March 24, 2025
Editorial

ALLAGASH ROAD BLOCK

The work of a recently formed committee on the Allagash Wilderness Waterway has been made more difficult – perhaps impossible – by the actions of two northern Maine lawmakers. Sen. John Martin and Rep. Troy Jackson used a bulldozer to reopen a road on the waterway that was closed as part of an agreement to settle access and management issues on the river. This unnecessarily reignites controversy that the state has long been trying to resolve and sets back any future agreements on the waterway’s future.

In 2003, a group that included lawmakers, northern Maine residents, guides and environmentalists signed the “River Drivers Agreement” that detailed where the waterway could be accessed by vehicle. The agreement says that the road south of Ramsey Ledge, near the northern end of the Allagash, was to be retired, subject to landowner approval.

The signatures of both lawmakers appear at the end of the document although they and other members of the negotiating group from northern Maine say they signed a blank piece of paper and did not agree to all the term of the River Drivers Agreement. The landowner, Irving Woodlands gave the state permission to close the road, known as the Old Michaud Farm Road, and ditches were dug across it.

On July 4, Rep. Jackson and Sen. Martin showed up with a bulldozer and filled in the ditches and cut trees to re-open the road. Irving’s manager gave the pair permission to re-open the road without consulting with waterway management or the Department of Conservation. Because the Allagash is part of the national Wild and Scenic River program, there are restrictions on what can happen on the private land next to the waterway.

Gov. John Baldacci refused to sign legislation sponsored by Sen.
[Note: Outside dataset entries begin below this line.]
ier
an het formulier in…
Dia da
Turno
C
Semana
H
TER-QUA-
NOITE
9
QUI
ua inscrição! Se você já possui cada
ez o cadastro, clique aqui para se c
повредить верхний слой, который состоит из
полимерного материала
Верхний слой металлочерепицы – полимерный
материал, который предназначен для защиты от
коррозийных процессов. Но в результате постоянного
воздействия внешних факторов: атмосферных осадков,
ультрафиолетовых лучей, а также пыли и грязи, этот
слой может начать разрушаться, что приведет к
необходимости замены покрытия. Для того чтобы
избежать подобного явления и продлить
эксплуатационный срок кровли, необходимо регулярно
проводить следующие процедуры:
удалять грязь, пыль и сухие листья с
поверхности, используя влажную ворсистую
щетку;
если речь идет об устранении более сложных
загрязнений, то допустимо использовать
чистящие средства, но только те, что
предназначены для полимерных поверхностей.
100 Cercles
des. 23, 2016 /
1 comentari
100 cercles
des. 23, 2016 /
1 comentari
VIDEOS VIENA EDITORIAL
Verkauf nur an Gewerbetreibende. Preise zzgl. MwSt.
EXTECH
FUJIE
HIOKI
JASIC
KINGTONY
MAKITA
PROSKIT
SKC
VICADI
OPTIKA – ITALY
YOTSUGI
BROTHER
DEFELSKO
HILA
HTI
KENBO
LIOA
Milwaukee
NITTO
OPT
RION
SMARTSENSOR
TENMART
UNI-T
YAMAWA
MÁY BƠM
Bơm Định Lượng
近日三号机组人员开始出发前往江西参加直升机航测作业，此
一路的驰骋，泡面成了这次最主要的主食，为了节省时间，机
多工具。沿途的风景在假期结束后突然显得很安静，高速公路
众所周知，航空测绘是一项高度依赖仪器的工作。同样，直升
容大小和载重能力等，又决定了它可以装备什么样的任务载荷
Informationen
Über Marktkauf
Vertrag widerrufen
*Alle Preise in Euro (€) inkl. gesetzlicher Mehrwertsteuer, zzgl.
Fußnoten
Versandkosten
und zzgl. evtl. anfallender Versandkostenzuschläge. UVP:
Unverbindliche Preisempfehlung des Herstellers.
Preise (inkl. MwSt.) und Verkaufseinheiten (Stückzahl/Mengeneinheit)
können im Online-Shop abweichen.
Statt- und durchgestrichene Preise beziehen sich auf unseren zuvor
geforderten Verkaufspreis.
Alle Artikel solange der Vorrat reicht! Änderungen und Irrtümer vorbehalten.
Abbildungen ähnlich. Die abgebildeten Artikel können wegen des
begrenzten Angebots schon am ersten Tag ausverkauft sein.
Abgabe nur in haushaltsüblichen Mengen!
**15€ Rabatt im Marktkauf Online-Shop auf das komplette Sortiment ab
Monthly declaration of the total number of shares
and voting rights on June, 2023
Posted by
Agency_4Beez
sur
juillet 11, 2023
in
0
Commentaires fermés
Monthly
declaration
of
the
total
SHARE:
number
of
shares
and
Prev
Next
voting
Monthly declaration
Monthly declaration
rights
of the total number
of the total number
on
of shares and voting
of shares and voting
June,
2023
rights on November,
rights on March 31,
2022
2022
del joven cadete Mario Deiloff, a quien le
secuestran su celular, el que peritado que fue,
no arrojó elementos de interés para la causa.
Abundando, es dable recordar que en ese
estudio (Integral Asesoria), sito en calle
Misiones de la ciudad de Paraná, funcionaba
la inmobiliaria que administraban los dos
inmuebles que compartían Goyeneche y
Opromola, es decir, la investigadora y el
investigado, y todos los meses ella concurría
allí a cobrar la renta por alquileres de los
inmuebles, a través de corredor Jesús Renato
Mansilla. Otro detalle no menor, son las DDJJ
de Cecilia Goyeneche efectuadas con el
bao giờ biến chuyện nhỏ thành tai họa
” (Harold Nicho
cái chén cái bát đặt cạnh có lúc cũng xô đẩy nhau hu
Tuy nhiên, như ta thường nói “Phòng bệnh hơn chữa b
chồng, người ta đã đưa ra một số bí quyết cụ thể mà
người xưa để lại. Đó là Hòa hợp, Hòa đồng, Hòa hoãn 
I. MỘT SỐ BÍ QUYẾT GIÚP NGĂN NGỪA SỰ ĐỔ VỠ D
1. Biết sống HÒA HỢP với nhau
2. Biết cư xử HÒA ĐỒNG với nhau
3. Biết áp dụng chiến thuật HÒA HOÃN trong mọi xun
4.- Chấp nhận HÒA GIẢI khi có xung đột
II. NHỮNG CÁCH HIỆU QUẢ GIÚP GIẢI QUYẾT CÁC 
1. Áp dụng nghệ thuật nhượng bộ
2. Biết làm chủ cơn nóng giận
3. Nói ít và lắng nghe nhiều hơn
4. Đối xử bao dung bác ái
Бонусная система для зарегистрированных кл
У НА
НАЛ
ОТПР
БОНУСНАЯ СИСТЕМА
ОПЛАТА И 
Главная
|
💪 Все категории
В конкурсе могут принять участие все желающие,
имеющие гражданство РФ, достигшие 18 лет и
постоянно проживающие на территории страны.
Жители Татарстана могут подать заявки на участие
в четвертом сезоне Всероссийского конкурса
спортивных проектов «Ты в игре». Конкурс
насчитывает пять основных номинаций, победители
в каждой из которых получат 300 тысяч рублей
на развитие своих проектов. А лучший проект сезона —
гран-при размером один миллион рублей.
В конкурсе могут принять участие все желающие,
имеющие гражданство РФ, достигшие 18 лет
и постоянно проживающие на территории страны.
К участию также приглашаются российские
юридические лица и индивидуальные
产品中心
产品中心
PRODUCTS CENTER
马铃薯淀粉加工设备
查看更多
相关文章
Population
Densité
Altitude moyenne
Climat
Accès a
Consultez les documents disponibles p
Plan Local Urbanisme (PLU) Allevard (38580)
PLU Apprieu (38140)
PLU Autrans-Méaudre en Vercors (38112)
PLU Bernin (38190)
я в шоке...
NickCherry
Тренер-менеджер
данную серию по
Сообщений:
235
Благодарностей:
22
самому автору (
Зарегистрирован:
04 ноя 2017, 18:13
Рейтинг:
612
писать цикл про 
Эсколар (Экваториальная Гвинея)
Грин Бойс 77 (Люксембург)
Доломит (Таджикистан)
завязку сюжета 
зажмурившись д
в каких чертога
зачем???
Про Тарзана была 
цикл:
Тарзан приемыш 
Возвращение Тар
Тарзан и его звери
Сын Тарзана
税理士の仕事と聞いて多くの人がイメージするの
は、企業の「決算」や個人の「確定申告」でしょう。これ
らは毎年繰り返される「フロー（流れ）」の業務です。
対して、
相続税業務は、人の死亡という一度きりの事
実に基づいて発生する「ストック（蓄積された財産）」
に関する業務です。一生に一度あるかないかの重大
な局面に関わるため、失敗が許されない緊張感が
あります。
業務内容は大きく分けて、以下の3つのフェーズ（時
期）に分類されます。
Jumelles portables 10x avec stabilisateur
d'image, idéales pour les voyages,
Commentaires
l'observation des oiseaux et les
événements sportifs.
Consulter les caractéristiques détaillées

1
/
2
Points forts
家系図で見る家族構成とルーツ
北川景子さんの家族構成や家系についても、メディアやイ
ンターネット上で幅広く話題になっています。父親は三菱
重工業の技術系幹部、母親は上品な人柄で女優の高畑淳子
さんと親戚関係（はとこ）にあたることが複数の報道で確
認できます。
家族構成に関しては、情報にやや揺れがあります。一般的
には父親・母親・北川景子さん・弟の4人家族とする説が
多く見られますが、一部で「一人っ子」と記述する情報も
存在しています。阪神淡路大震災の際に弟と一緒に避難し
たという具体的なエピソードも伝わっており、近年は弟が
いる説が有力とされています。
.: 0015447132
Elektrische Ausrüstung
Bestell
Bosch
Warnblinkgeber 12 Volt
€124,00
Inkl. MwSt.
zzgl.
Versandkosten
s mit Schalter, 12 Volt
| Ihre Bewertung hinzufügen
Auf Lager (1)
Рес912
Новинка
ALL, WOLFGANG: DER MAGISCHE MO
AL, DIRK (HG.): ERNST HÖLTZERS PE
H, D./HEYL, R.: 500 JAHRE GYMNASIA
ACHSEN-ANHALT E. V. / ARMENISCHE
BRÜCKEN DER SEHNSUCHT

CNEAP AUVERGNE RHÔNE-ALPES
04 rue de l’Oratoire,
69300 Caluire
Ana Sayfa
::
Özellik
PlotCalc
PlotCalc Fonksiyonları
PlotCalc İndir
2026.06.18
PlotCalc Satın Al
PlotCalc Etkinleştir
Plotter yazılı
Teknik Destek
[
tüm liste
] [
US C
Martin and passed by the House and Senate that mandates the state maintain 11 access points to the river and requires legislative review of the waterway’s management; it became law without his signature. He instead set up an advisory committee on the future of the waterway’s management.

Access and the number of roads in the waterway would not doubt be part of the group’s discussion. The committee now appears useless because any of its recommendations can be undone by a lawmaker with heavy machinery.

Sen. Martin, a member of the governor’s committee, says he is concerned that the number of people visiting the Allagash declined 60 percent in four years. This is a good cause for concern, but unilaterally opening roads doesn’t diminish the notion that the waterway is not worth visiting because of the controversy over its management.

The lawmakers have also put the Department of Conservation into an impossible situation. If it finds that Sen. Martin and Rep. Jackson violated waterway rules, their supporters will say this just shows that the rules are made to exclude northern Maine residents from the waterway. If they department does not punish the pair, advocates for a more restrictive waterway will cry foul.

A solution is to create an independent body, like the Baxter State Park Authority, to oversee the Allagash. Using the River Drivers Agreement as a framework, it could write a final, detailed list of access points and bridges that should then be written into statute. Then, there would be no question about what roads should be opened and what ones should remain closed.